You are viewing a plain text version of this content. The canonical link for it is here.

Posted to mapreduce-dev@hadoop.apache.org by Patrick Wendell <pw...@gmail.com> on 2011/11/25 23:26:47 UTC

Scheduler Questions

Hey All,

Two questions about the MR2 scheduler code, for anyone more familiar.

- The return type of allocate() suggests that the AM will get some
instantaneous allocation of resources. Reading through the two current
schedulers, however, it looks like containers are only allocated after Node
heartbeats, and that allocate() will rarely return any useful allocation.
Is that correct or am I missing something?

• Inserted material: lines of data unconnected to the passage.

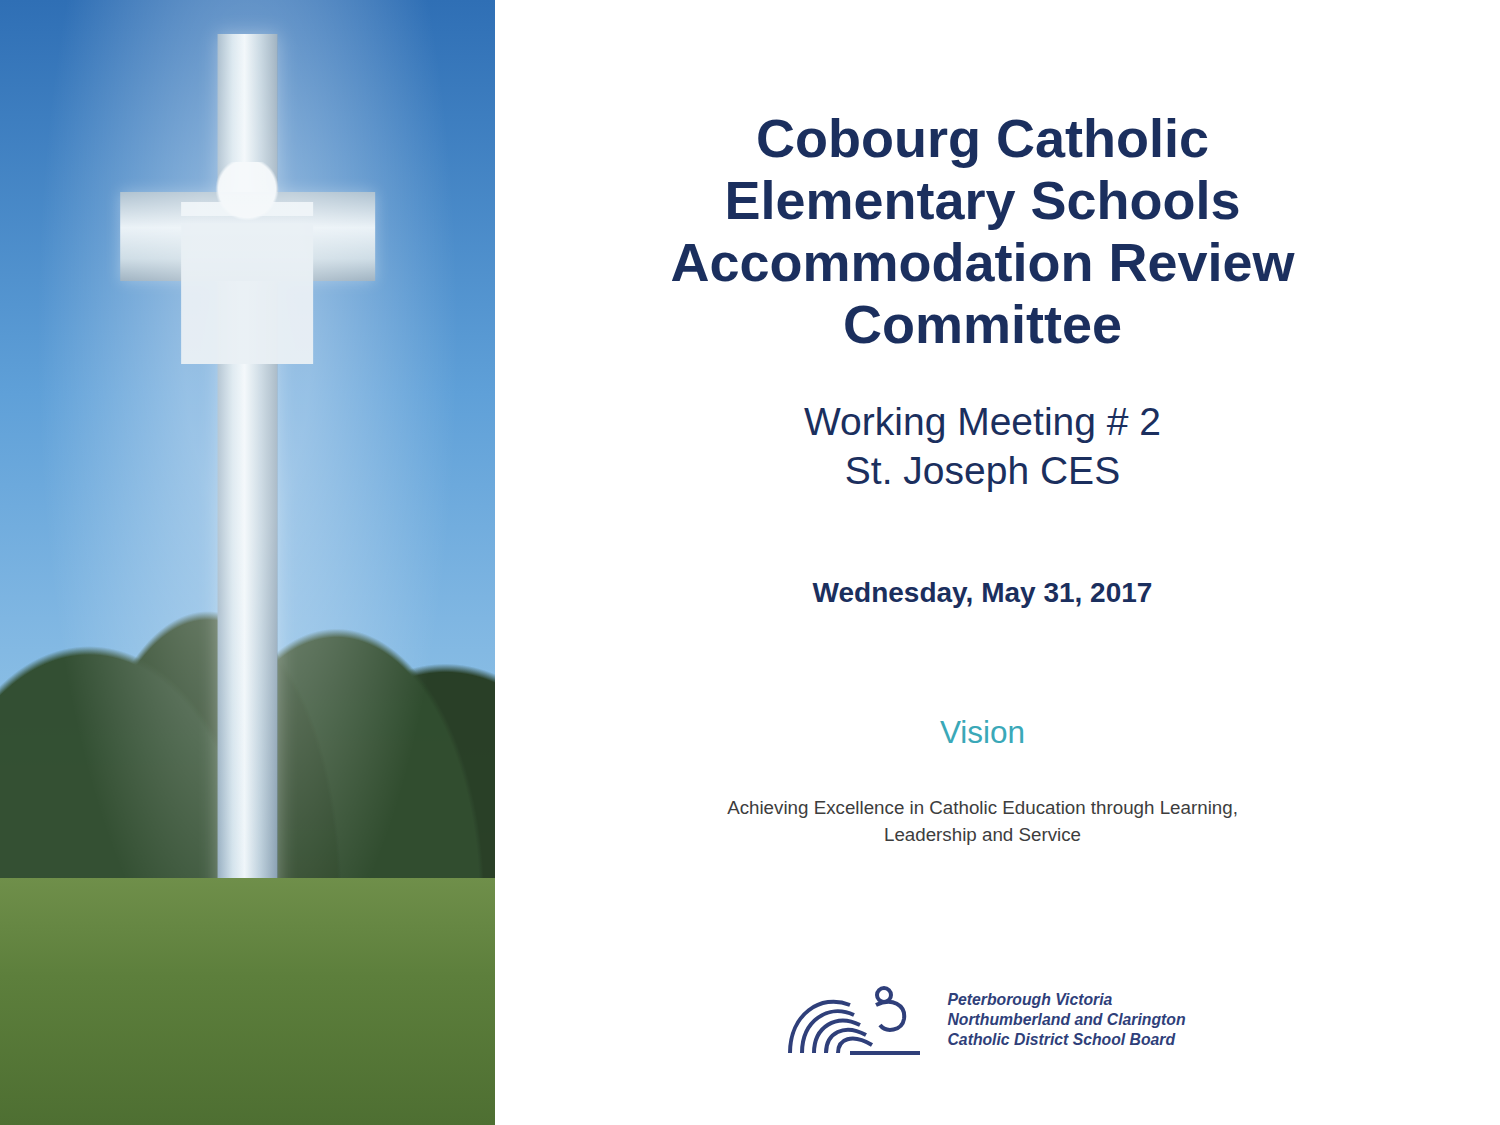Cobourg Catholic
Elementary Schools
Accommodation Review
Committee
Working Meeting # 2
St. Joseph CES
Wednesday, May 31, 2017
Vision
Achieving Excellence in Catholic Education through Learning, Leadership and Service
Peterborough Victoria
Northumberland and Clarington
Catholic District School Board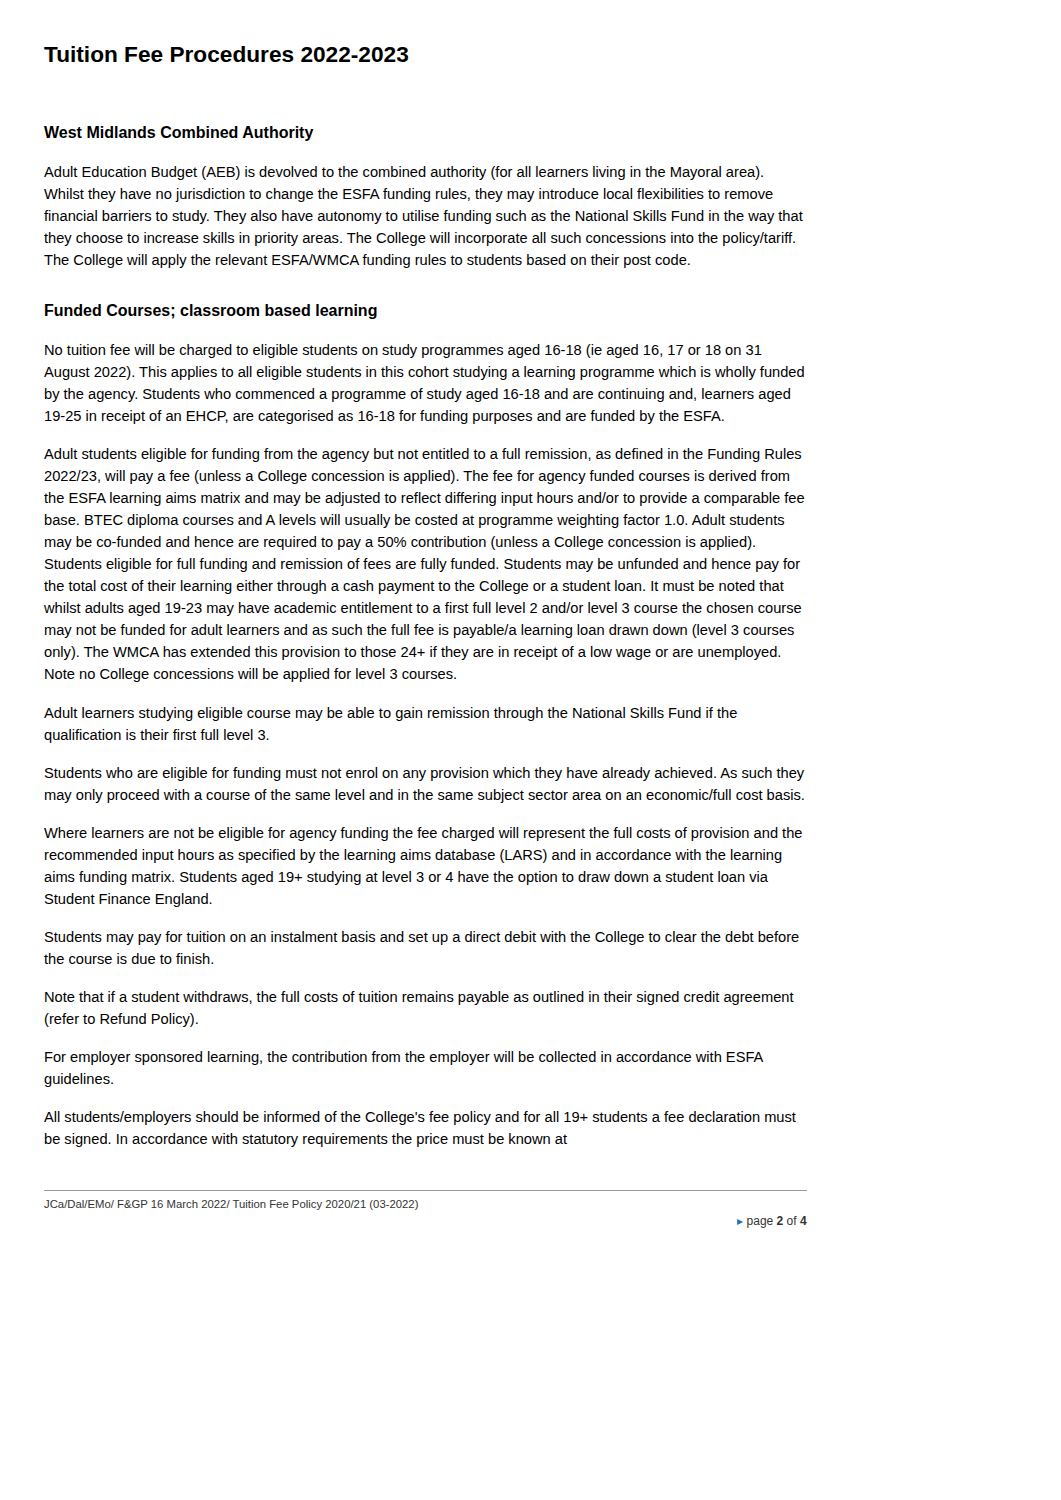Tuition Fee Procedures 2022-2023
West Midlands Combined Authority
Adult Education Budget (AEB) is devolved to the combined authority (for all learners living in the Mayoral area). Whilst they have no jurisdiction to change the ESFA funding rules, they may introduce local flexibilities to remove financial barriers to study. They also have autonomy to utilise funding such as the National Skills Fund in the way that they choose to increase skills in priority areas. The College will incorporate all such concessions into the policy/tariff. The College will apply the relevant ESFA/WMCA funding rules to students based on their post code.
Funded Courses; classroom based learning
No tuition fee will be charged to eligible students on study programmes aged 16-18 (ie aged 16, 17 or 18 on 31 August 2022). This applies to all eligible students in this cohort studying a learning programme which is wholly funded by the agency. Students who commenced a programme of study aged 16-18 and are continuing and, learners aged 19-25 in receipt of an EHCP, are categorised as 16-18 for funding purposes and are funded by the ESFA.
Adult students eligible for funding from the agency but not entitled to a full remission, as defined in the Funding Rules 2022/23, will pay a fee (unless a College concession is applied). The fee for agency funded courses is derived from the ESFA learning aims matrix and may be adjusted to reflect differing input hours and/or to provide a comparable fee base. BTEC diploma courses and A levels will usually be costed at programme weighting factor 1.0. Adult students may be co-funded and hence are required to pay a 50% contribution (unless a College concession is applied). Students eligible for full funding and remission of fees are fully funded. Students may be unfunded and hence pay for the total cost of their learning either through a cash payment to the College or a student loan. It must be noted that whilst adults aged 19-23 may have academic entitlement to a first full level 2 and/or level 3 course the chosen course may not be funded for adult learners and as such the full fee is payable/a learning loan drawn down (level 3 courses only). The WMCA has extended this provision to those 24+ if they are in receipt of a low wage or are unemployed. Note no College concessions will be applied for level 3 courses.
Adult learners studying eligible course may be able to gain remission through the National Skills Fund if the qualification is their first full level 3.
Students who are eligible for funding must not enrol on any provision which they have already achieved. As such they may only proceed with a course of the same level and in the same subject sector area on an economic/full cost basis.
Where learners are not be eligible for agency funding the fee charged will represent the full costs of provision and the recommended input hours as specified by the learning aims database (LARS) and in accordance with the learning aims funding matrix. Students aged 19+ studying at level 3 or 4 have the option to draw down a student loan via Student Finance England.
Students may pay for tuition on an instalment basis and set up a direct debit with the College to clear the debt before the course is due to finish.
Note that if a student withdraws, the full costs of tuition remains payable as outlined in their signed credit agreement (refer to Refund Policy).
For employer sponsored learning, the contribution from the employer will be collected in accordance with ESFA guidelines.
All students/employers should be informed of the College's fee policy and for all 19+ students a fee declaration must be signed. In accordance with statutory requirements the price must be known at
JCa/Dal/EMo/ F&GP 16 March 2022/ Tuition Fee Policy 2020/21 (03-2022)
▸page 2 of 4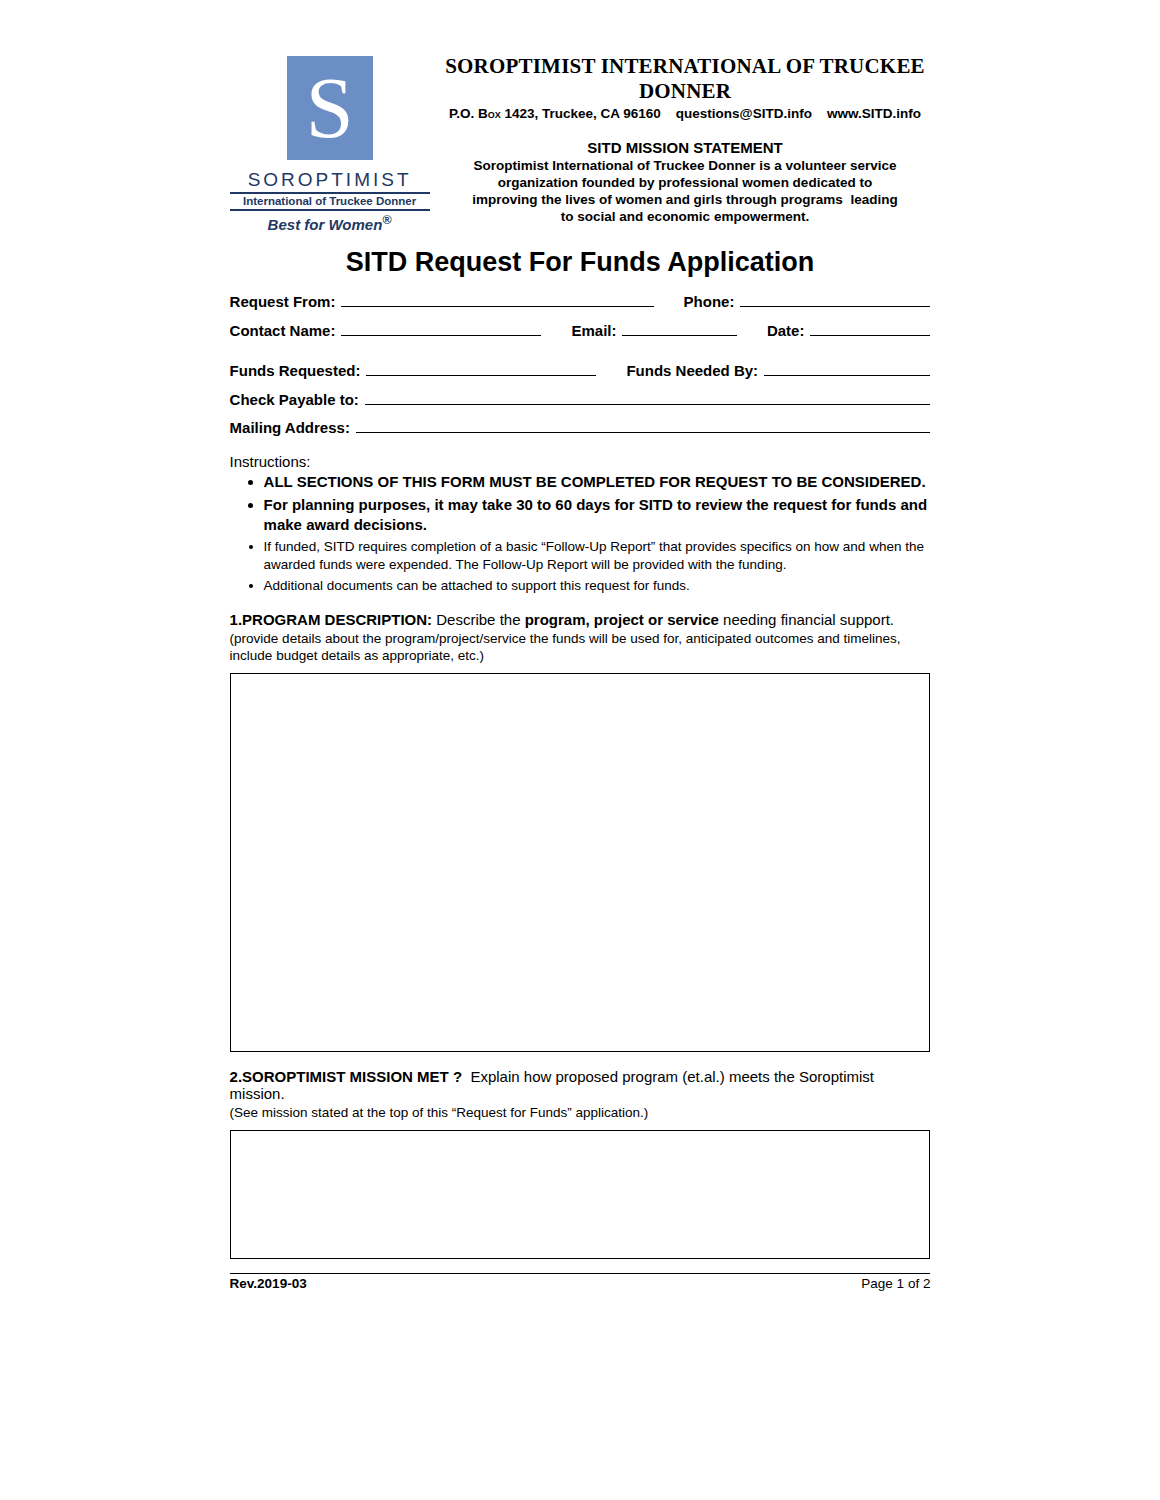S
SOROPTIMIST
International of Truckee Donner
Best for Women®
SOROPTIMIST INTERNATIONAL OF TRUCKEE DONNER
P.O. Box 1423, Truckee, CA 96160 questions@SITD.info www.SITD.info
SITD MISSION STATEMENT
Soroptimist International of Truckee Donner is a volunteer service organization founded by professional women dedicated to improving the lives of women and girls through programs leading to social and economic empowerment.
SITD Request For Funds Application
Request From: Phone:
Contact Name: Email: Date:
Funds Requested: Funds Needed By:
Check Payable to:
Mailing Address:
Instructions:
ALL SECTIONS OF THIS FORM MUST BE COMPLETED FOR REQUEST TO BE CONSIDERED.
For planning purposes, it may take 30 to 60 days for SITD to review the request for funds and make award decisions.
If funded, SITD requires completion of a basic “Follow-Up Report” that provides specifics on how and when the awarded funds were expended. The Follow-Up Report will be provided with the funding.
Additional documents can be attached to support this request for funds.
1.PROGRAM DESCRIPTION: Describe the program, project or service needing financial support.
(provide details about the program/project/service the funds will be used for, anticipated outcomes and timelines, include budget details as appropriate, etc.)
2.SOROPTIMIST MISSION MET ? Explain how proposed program (et.al.) meets the Soroptimist mission.
(See mission stated at the top of this “Request for Funds” application.)
Rev.2019-03
Page 1 of 2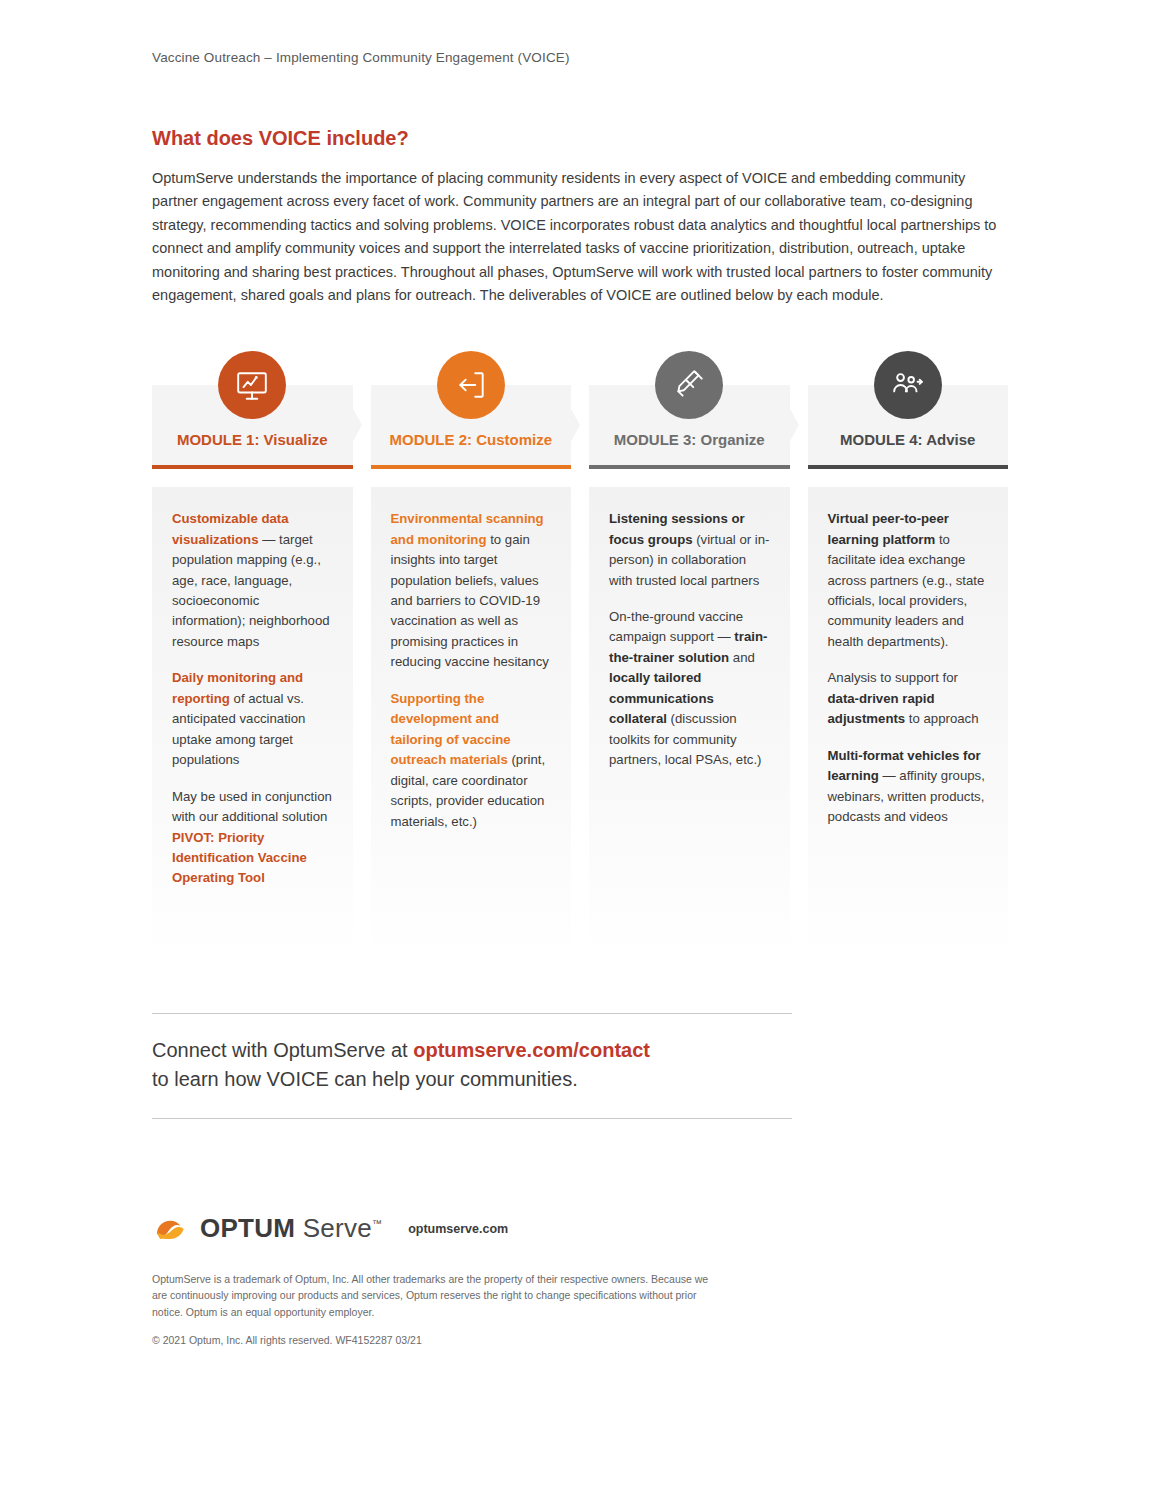Vaccine Outreach – Implementing Community Engagement (VOICE)
What does VOICE include?
OptumServe understands the importance of placing community residents in every aspect of VOICE and embedding community partner engagement across every facet of work. Community partners are an integral part of our collaborative team, co-designing strategy, recommending tactics and solving problems. VOICE incorporates robust data analytics and thoughtful local partnerships to connect and amplify community voices and support the interrelated tasks of vaccine prioritization, distribution, outreach, uptake monitoring and sharing best practices. Throughout all phases, OptumServe will work with trusted local partners to foster community engagement, shared goals and plans for outreach. The deliverables of VOICE are outlined below by each module.
MODULE 1: Visualize
MODULE 2: Customize
MODULE 3: Organize
MODULE 4: Advise
Customizable data visualizations — target population mapping (e.g., age, race, language, socioeconomic information); neighborhood resource maps
Daily monitoring and reporting of actual vs. anticipated vaccination uptake among target populations
May be used in conjunction with our additional solution PIVOT: Priority Identification Vaccine Operating Tool
Environmental scanning and monitoring to gain insights into target population beliefs, values and barriers to COVID-19 vaccination as well as promising practices in reducing vaccine hesitancy
Supporting the development and tailoring of vaccine outreach materials (print, digital, care coordinator scripts, provider education materials, etc.)
Listening sessions or focus groups (virtual or in-person) in collaboration with trusted local partners
On-the-ground vaccine campaign support — train-the-trainer solution and locally tailored communications collateral (discussion toolkits for community partners, local PSAs, etc.)
Virtual peer-to-peer learning platform to facilitate idea exchange across partners (e.g., state officials, local providers, community leaders and health departments).
Analysis to support for data-driven rapid adjustments to approach
Multi-format vehicles for learning — affinity groups, webinars, written products, podcasts and videos
Connect with OptumServe at optumserve.com/contact
to learn how VOICE can help your communities.
OPTUM Serve™
optumserve.com
OptumServe is a trademark of Optum, Inc. All other trademarks are the property of their respective owners. Because we are continuously improving our products and services, Optum reserves the right to change specifications without prior notice. Optum is an equal opportunity employer.
© 2021 Optum, Inc. All rights reserved. WF4152287 03/21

- The SchedulerNode class maintains state for both a single "reserved"
container and several "allocated" containers. As far as I can tell only the
capacity scheduler uses the former, but it's not clear to me what the
reserved container is for. Is this to enforce hard limits on allocation
reserved for particular users?

- Patrick

Re: Scheduler Questions

Posted by Patrick Wendell <pw...@gmail.com>.

Thanks Arun,

That all makes sense.

One more question. What semantic is ascribed to "priorities" given to
the scheduler. A few examples would be:

a) Within a request, containers should be allocated in strict order of
priority (i.e. all priority 1 containers should be allocated before
the priority 2 container). This would make sense for MR requests where
maps are assigned higher priority than reduces.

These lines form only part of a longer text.